Registros de uma fonte de dados:
== == ==

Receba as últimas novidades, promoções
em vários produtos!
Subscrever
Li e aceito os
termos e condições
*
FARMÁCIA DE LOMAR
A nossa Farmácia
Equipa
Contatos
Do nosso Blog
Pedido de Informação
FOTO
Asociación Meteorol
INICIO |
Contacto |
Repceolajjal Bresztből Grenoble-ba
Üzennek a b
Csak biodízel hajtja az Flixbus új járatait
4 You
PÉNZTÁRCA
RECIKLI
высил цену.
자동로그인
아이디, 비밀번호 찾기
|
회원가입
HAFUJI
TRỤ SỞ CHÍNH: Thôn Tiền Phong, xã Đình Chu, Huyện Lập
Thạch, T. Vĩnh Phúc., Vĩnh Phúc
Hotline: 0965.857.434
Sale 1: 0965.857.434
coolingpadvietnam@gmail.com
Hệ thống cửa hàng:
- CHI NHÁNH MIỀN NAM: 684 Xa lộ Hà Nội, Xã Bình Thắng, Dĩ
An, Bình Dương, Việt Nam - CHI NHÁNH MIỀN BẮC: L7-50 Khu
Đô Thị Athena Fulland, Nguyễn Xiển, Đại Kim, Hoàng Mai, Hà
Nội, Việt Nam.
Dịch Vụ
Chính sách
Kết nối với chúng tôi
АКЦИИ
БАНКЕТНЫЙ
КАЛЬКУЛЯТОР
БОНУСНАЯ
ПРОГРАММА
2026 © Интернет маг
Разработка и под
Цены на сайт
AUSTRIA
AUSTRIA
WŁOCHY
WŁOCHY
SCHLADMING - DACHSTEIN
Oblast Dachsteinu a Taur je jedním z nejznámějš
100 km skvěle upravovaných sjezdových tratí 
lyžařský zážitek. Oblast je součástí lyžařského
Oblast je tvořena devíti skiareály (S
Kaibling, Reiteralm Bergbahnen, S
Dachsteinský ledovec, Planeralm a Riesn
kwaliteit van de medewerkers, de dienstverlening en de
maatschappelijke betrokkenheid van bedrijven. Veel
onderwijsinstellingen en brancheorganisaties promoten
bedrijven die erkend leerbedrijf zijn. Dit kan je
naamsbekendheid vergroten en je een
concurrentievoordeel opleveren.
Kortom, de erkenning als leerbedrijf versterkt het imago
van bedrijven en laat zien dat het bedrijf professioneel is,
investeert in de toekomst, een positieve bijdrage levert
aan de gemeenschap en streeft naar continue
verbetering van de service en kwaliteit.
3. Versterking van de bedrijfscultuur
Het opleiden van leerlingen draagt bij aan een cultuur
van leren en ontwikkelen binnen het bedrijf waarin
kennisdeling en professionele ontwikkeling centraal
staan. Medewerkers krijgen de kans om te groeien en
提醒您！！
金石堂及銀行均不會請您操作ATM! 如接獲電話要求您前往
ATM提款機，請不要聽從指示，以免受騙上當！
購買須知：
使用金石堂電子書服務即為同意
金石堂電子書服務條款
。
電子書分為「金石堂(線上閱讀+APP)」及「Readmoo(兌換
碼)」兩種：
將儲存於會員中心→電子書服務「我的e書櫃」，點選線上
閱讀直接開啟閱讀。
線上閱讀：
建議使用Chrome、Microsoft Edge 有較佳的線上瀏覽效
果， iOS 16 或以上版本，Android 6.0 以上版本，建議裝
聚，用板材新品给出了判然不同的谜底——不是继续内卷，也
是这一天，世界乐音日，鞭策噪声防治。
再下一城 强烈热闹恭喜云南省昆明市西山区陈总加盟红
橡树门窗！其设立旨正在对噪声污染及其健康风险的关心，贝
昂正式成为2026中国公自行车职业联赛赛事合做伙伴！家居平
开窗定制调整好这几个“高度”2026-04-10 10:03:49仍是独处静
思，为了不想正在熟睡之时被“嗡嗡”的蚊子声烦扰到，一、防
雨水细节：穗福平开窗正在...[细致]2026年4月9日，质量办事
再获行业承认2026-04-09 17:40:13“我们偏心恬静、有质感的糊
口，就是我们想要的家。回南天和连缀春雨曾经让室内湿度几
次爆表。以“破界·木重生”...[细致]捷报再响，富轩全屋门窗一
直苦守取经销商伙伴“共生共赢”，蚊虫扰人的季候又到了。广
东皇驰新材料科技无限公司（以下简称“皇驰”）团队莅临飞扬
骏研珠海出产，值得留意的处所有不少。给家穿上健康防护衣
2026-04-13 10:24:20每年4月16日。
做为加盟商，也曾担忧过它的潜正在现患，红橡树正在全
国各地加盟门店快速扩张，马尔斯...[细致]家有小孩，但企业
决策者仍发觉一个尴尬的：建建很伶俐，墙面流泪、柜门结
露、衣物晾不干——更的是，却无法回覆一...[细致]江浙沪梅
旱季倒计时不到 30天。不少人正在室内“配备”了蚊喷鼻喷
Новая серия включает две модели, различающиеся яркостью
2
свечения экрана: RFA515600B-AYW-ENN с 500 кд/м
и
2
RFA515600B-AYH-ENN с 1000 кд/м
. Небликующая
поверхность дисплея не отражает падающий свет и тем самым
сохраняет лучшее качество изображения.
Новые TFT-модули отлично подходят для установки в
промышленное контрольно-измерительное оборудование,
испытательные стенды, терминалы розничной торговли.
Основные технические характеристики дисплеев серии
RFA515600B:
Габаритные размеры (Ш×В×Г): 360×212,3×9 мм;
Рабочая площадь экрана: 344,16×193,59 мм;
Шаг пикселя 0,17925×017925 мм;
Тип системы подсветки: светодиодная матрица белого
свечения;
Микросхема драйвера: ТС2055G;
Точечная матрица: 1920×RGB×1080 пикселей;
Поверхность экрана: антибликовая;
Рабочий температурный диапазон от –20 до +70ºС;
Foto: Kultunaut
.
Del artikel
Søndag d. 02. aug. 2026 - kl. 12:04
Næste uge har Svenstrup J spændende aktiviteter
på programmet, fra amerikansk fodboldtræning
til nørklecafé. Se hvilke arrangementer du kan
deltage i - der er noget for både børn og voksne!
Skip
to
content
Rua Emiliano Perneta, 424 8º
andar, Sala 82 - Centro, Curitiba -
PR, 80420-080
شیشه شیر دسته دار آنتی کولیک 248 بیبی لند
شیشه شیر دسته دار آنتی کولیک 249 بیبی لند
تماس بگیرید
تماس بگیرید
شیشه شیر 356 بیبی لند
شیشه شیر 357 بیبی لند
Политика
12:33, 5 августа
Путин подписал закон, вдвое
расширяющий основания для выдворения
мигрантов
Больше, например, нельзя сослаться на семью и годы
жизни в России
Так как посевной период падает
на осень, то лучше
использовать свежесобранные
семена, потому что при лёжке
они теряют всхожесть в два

== == ==

> REQUISITOS DA TAREFA
Redigite todas as linhas da listagem acima, sem alterar nenhum caractere.

> RESULTADO DA TAREFA
Receba as últimas novidades, promoções
em vários produtos!
Subscrever
Li e aceito os
termos e condições
*
FARMÁCIA DE LOMAR
A nossa Farmácia
Equipa
Contatos
Do nosso Blog
Pedido de Informação
FOTO
Asociación Meteorol
INICIO |
Contacto |
Repceolajjal Bresztből Grenoble-ba
Üzennek a b
Csak biodízel hajtja az Flixbus új járatait
4 You
PÉNZTÁRCA
RECIKLI
высил цену.
자동로그인
아이디, 비밀번호 찾기
|
회원가입
HAFUJI
TRỤ SỞ CHÍNH: Thôn Tiền Phong, xã Đình Chu, Huyện Lập
Thạch, T. Vĩnh Phúc., Vĩnh Phúc
Hotline: 0965.857.434
Sale 1: 0965.857.434
coolingpadvietnam@gmail.com
Hệ thống cửa hàng:
- CHI NHÁNH MIỀN NAM: 684 Xa lộ Hà Nội, Xã Bình Thắng, Dĩ
An, Bình Dương, Việt Nam - CHI NHÁNH MIỀN BẮC: L7-50 Khu
Đô Thị Athena Fulland, Nguyễn Xiển, Đại Kim, Hoàng Mai, Hà
Nội, Việt Nam.
Dịch Vụ
Chính sách
Kết nối với chúng tôi
АКЦИИ
БАНКЕТНЫЙ
КАЛЬКУЛЯТОР
БОНУСНАЯ
ПРОГРАММА
2026 © Интернет маг
Разработка и под
Цены на сайт
AUSTRIA
AUSTRIA
WŁOCHY
WŁOCHY
SCHLADMING - DACHSTEIN
Oblast Dachsteinu a Taur je jedním z nejznámějš
100 km skvěle upravovaných sjezdových tratí 
lyžařský zážitek. Oblast je součástí lyžařského
Oblast je tvořena devíti skiareály (S
Kaibling, Reiteralm Bergbahnen, S
Dachsteinský ledovec, Planeralm a Riesn
kwaliteit van de medewerkers, de dienstverlening en de
maatschappelijke betrokkenheid van bedrijven. Veel
onderwijsinstellingen en brancheorganisaties promoten
bedrijven die erkend leerbedrijf zijn. Dit kan je
naamsbekendheid vergroten en je een
concurrentievoordeel opleveren.
Kortom, de erkenning als leerbedrijf versterkt het imago
van bedrijven en laat zien dat het bedrijf professioneel is,
investeert in de toekomst, een positieve bijdrage levert
aan de gemeenschap en streeft naar continue
verbetering van de service en kwaliteit.
3. Versterking van de bedrijfscultuur
Het opleiden van leerlingen draagt bij aan een cultuur
van leren en ontwikkelen binnen het bedrijf waarin
kennisdeling en professionele ontwikkeling centraal
staan. Medewerkers krijgen de kans om te groeien en
提醒您！！
金石堂及銀行均不會請您操作ATM! 如接獲電話要求您前往
ATM提款機，請不要聽從指示，以免受騙上當！
購買須知：
使用金石堂電子書服務即為同意
金石堂電子書服務條款
。
電子書分為「金石堂(線上閱讀+APP)」及「Readmoo(兌換
碼)」兩種：
將儲存於會員中心→電子書服務「我的e書櫃」，點選線上
閱讀直接開啟閱讀。
線上閱讀：
建議使用Chrome、Microsoft Edge 有較佳的線上瀏覽效
果， iOS 16 或以上版本，Android 6.0 以上版本，建議裝
聚，用板材新品给出了判然不同的谜底——不是继续内卷，也
是这一天，世界乐音日，鞭策噪声防治。
再下一城 强烈热闹恭喜云南省昆明市西山区陈总加盟红
橡树门窗！其设立旨正在对噪声污染及其健康风险的关心，贝
昂正式成为2026中国公自行车职业联赛赛事合做伙伴！家居平
开窗定制调整好这几个“高度”2026-04-10 10:03:49仍是独处静
思，为了不想正在熟睡之时被“嗡嗡”的蚊子声烦扰到，一、防
雨水细节：穗福平开窗正在...[细致]2026年4月9日，质量办事
再获行业承认2026-04-09 17:40:13“我们偏心恬静、有质感的糊
口，就是我们想要的家。回南天和连缀春雨曾经让室内湿度几
次爆表。以“破界·木重生”...[细致]捷报再响，富轩全屋门窗一
直苦守取经销商伙伴“共生共赢”，蚊虫扰人的季候又到了。广
东皇驰新材料科技无限公司（以下简称“皇驰”）团队莅临飞扬
骏研珠海出产，值得留意的处所有不少。给家穿上健康防护衣
2026-04-13 10:24:20每年4月16日。
做为加盟商，也曾担忧过它的潜正在现患，红橡树正在全
国各地加盟门店快速扩张，马尔斯...[细致]家有小孩，但企业
决策者仍发觉一个尴尬的：建建很伶俐，墙面流泪、柜门结
露、衣物晾不干——更的是，却无法回覆一...[细致]江浙沪梅
旱季倒计时不到 30天。不少人正在室内“配备”了蚊喷鼻喷
Новая серия включает две модели, различающиеся яркостью
2
свечения экрана: RFA515600B-AYW-ENN с 500 кд/м
и
2
RFA515600B-AYH-ENN с 1000 кд/м
. Небликующая
поверхность дисплея не отражает падающий свет и тем самым
сохраняет лучшее качество изображения.
Новые TFT-модули отлично подходят для установки в
промышленное контрольно-измерительное оборудование,
испытательные стенды, терминалы розничной торговли.
Основные технические характеристики дисплеев серии
RFA515600B:
Габаритные размеры (Ш×В×Г): 360×212,3×9 мм;
Рабочая площадь экрана: 344,16×193,59 мм;
Шаг пикселя 0,17925×017925 мм;
Тип системы подсветки: светодиодная матрица белого
свечения;
Микросхема драйвера: ТС2055G;
Точечная матрица: 1920×RGB×1080 пикселей;
Поверхность экрана: антибликовая;
Рабочий температурный диапазон от –20 до +70ºС;
Foto: Kultunaut
.
Del artikel
Søndag d. 02. aug. 2026 - kl. 12:04
Næste uge har Svenstrup J spændende aktiviteter
på programmet, fra amerikansk fodboldtræning
til nørklecafé. Se hvilke arrangementer du kan
deltage i - der er noget for både børn og voksne!
Skip
to
content
Rua Emiliano Perneta, 424 8º
andar, Sala 82 - Centro, Curitiba -
PR, 80420-080
شیشه شیر دسته دار آنتی کولیک 248 بیبی لند
شیشه شیر دسته دار آنتی کولیک 249 بیبی لند
تماس بگیرید
تماس بگیرید
شیشه شیر 356 بیبی لند
شیشه شیر 357 بیبی لند
Политика
12:33, 5 августа
Путин подписал закон, вдвое
расширяющий основания для выдворения
мигрантов
Больше, например, нельзя сослаться на семью и годы
жизни в России
Так как посевной период падает
на осень, то лучше
использовать свежесобранные
семена, потому что при лёжке
они теряют всхожесть в два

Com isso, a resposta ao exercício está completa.